Sementara itu, Menteri Retno mengatakan, di sisi diplomasi, saat Indonesia bicara masalah laut atau isu lain yang terkait laut. Sejatinya Indonesia bukanlah membicarakan kepentingan negara lain, melainkan kepentingan utama negara sendiri yang kebetulan juga menjadi kepentingan internasional. Terlebih menurut Menteri Retno, sebagai anggota G20, Indonesia harus memberikan kontribusi nyata kepada dunia.
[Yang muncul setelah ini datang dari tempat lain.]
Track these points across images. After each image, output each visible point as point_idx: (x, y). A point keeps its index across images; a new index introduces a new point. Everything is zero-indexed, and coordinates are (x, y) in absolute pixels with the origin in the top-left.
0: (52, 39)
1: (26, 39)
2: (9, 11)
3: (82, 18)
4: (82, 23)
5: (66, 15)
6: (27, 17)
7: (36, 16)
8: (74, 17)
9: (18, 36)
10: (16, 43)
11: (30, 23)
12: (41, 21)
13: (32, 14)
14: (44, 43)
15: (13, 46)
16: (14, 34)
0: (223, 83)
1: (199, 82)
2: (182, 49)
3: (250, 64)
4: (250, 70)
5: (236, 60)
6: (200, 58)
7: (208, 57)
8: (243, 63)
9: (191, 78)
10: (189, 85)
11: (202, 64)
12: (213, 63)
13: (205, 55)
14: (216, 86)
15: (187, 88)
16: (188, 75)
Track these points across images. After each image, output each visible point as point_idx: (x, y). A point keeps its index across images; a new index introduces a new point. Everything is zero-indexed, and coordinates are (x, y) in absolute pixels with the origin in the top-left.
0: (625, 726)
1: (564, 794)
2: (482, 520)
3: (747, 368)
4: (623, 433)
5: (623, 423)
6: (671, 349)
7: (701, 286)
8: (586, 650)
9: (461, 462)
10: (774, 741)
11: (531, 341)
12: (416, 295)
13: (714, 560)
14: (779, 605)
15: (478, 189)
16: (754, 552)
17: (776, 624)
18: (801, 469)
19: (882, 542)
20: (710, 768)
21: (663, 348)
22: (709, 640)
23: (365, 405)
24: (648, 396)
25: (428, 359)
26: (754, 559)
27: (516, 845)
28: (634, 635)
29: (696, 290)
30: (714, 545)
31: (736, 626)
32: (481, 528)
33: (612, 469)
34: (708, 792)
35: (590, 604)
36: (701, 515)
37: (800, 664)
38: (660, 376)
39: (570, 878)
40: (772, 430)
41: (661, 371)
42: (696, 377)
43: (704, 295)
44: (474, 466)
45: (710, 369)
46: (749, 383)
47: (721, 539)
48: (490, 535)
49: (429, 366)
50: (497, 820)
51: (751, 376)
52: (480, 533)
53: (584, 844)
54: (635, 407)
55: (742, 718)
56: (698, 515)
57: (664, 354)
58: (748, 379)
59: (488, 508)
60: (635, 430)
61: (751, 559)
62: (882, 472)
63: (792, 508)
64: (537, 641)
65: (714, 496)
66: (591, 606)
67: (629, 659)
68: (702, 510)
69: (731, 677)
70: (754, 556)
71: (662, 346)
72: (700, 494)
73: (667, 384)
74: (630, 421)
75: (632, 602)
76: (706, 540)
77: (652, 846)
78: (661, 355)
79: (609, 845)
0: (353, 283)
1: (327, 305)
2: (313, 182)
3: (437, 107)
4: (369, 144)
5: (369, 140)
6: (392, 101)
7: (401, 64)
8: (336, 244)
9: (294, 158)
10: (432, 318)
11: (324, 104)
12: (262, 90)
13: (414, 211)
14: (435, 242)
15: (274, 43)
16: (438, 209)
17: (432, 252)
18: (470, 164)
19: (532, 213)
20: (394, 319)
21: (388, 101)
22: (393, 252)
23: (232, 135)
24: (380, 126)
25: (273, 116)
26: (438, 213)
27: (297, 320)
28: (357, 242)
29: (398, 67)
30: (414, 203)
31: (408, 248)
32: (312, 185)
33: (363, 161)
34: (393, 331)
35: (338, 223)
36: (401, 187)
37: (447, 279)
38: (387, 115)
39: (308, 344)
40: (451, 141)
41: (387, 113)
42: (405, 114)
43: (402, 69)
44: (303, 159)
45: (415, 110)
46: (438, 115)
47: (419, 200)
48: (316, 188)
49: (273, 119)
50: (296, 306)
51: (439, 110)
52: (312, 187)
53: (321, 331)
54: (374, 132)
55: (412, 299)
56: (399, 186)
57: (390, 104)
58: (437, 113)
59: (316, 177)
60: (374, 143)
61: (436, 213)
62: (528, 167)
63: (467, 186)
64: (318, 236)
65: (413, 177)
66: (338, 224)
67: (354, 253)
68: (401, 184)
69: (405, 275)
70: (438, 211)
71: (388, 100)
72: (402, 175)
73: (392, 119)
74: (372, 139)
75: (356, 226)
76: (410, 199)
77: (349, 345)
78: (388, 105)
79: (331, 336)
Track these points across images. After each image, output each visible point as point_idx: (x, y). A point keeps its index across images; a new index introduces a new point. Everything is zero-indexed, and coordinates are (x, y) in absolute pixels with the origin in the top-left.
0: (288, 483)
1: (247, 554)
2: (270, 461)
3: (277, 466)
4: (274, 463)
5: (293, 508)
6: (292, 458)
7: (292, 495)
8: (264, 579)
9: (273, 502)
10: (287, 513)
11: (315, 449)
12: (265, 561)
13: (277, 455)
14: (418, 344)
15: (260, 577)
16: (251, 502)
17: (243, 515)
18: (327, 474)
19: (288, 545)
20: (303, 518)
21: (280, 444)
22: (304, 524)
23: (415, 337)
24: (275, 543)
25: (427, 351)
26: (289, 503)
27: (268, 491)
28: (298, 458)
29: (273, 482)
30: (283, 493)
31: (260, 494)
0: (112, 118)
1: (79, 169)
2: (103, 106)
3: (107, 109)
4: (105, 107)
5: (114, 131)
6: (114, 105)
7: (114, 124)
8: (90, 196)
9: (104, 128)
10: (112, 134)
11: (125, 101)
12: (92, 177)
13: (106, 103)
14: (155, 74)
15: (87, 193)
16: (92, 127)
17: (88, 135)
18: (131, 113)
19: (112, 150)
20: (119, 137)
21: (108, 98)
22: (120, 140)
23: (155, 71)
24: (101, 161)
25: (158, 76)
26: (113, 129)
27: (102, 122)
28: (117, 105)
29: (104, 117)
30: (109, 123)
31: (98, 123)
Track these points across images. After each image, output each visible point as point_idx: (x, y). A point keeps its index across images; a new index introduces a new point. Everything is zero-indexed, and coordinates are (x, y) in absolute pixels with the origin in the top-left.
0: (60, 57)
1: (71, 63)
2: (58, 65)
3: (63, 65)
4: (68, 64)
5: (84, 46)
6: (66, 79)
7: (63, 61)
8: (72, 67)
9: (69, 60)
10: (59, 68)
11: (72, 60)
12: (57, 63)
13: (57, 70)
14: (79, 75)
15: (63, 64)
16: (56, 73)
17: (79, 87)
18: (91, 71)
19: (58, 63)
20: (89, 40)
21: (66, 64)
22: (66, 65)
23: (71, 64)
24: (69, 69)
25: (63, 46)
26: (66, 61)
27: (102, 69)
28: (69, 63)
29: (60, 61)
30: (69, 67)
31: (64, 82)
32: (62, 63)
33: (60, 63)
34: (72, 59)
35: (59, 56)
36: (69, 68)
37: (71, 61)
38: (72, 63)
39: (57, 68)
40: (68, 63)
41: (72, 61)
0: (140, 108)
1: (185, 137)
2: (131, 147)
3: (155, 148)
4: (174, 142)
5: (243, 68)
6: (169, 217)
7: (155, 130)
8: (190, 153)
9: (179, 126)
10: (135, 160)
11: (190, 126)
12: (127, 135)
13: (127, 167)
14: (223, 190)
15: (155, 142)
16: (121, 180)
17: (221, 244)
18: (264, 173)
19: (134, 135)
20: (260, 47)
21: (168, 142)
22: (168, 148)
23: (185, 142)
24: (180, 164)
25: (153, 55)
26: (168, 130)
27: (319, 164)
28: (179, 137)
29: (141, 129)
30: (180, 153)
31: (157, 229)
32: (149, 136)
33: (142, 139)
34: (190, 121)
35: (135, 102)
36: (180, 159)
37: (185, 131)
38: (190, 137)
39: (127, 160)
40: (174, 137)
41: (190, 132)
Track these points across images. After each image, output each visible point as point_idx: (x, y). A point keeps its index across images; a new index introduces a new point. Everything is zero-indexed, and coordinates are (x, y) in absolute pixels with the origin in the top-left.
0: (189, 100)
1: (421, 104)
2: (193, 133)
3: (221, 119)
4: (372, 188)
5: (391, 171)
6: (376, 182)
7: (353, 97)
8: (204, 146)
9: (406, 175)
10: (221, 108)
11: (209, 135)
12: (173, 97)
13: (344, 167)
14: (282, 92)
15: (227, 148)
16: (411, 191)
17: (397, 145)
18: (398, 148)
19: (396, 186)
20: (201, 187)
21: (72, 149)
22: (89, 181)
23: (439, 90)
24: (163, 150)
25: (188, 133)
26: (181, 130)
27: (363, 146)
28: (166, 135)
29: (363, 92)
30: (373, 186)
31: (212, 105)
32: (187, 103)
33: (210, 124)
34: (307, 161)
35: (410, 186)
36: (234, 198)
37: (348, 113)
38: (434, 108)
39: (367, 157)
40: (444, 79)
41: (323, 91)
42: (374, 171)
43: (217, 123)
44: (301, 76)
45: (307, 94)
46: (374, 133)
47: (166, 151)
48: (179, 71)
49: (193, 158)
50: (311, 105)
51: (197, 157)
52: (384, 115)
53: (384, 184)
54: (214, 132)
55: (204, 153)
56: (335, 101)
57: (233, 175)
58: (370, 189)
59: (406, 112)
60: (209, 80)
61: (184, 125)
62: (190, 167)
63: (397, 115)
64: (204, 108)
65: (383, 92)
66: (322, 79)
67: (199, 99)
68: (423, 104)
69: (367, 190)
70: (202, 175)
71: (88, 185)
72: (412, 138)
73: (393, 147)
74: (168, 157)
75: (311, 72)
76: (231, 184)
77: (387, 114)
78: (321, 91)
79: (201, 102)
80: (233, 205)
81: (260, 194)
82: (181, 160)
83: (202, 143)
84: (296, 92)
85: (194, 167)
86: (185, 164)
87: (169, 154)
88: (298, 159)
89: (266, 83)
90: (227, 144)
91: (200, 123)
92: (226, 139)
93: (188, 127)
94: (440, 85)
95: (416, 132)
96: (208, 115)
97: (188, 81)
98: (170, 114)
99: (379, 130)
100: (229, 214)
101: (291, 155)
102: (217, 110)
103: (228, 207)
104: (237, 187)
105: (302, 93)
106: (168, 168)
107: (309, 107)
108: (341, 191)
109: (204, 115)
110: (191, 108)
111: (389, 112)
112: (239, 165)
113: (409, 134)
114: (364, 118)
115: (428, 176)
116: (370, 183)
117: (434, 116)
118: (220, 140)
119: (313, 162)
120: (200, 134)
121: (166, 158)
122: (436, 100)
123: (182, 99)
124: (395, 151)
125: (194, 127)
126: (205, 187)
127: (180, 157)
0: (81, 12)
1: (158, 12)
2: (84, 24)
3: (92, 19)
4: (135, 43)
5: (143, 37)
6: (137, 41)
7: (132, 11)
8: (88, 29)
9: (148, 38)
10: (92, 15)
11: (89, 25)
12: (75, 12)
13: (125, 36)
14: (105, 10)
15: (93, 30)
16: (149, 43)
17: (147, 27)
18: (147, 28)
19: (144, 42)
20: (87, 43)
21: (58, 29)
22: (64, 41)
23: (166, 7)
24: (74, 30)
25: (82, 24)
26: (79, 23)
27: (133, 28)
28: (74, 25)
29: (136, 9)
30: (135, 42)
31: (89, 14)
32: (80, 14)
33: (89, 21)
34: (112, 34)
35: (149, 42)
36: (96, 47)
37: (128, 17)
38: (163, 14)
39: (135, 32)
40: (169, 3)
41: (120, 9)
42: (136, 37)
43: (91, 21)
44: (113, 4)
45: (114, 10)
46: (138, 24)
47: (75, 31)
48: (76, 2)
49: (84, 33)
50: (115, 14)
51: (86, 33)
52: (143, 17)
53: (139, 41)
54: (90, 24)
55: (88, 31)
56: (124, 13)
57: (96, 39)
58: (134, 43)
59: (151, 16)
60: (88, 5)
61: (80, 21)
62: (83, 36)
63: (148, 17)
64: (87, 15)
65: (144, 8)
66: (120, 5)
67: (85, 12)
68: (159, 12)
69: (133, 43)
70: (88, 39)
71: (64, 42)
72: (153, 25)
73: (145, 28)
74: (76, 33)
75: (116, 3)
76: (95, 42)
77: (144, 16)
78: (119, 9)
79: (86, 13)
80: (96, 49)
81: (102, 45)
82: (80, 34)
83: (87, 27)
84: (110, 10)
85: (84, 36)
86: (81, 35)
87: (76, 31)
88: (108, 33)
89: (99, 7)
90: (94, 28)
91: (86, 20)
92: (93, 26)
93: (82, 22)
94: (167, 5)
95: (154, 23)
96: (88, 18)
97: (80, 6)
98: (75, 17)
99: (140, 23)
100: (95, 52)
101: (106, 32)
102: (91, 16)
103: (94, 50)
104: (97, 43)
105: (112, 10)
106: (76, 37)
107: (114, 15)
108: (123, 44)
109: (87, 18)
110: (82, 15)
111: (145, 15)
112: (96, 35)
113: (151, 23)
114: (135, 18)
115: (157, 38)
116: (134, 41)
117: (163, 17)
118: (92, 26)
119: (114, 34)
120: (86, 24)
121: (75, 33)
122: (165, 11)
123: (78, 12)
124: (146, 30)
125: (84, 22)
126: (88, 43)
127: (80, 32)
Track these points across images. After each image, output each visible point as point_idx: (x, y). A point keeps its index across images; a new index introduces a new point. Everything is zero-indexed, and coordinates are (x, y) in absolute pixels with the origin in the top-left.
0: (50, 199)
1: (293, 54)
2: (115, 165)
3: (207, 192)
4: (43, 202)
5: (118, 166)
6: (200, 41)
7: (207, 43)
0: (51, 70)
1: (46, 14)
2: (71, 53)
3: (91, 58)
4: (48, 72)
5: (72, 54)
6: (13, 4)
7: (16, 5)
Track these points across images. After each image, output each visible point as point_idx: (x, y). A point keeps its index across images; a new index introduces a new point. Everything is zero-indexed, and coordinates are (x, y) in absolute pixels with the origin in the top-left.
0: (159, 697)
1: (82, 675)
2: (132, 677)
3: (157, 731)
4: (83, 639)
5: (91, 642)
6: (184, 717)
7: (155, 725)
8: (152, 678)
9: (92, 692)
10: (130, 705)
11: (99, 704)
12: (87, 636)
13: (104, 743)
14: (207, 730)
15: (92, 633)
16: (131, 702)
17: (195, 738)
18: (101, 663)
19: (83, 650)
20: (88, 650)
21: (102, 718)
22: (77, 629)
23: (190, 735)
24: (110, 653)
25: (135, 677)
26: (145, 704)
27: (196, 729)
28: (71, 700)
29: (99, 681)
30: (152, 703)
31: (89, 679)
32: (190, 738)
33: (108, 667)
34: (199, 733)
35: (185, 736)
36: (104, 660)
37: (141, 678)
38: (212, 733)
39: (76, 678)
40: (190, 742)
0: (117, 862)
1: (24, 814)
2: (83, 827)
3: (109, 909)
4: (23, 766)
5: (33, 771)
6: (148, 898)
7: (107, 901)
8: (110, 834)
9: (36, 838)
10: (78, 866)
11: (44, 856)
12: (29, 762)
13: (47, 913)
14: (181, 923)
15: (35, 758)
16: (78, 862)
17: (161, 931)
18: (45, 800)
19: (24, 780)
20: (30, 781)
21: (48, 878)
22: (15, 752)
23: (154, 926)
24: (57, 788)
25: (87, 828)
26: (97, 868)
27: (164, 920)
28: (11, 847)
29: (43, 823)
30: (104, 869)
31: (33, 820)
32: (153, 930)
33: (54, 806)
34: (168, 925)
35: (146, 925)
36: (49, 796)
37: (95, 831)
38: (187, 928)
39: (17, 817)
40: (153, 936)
Foto-foto: dokumen Kementerian Kelautan dan Perikanan RI

“Rekam jejak diplomasi Indonesia untuk kemanusiaan sudah terbukti. Saat bicara perdamaian, pasti nama Indonesia top up. Nah, kita juga ingin berinvestasi untuk ocean diplomacy, dan penyelenggaraan OOC ini merupakan satu tindakan konkret Indonesia untuk menunjukkan our legacy, our ocean issues, atau our ocean related issues,” ujarnya.

Menurut Menteri Retno, sebuah negara akan dihormati oleh dunia sesuai dengan rekam jejak dan kontribusinya bagi kemaslahatan orang-orang di dunia, termasuk juga kepentingan laut dunia.

Perlu diketahui, OOC 2018 bukanlah leadership pertama Indonesia dalam isu kelautan dan perikanan. Tahun 2016 lalu, Indonesia juga menjadi tuan rumah Indian Ocean Rim Association (IORA). Indonesia juga tergabung dalam Small Island Development in State (SIDS). [*]

Artikel ini terbit di Harian Kompas edisi 23 Oktober 2018.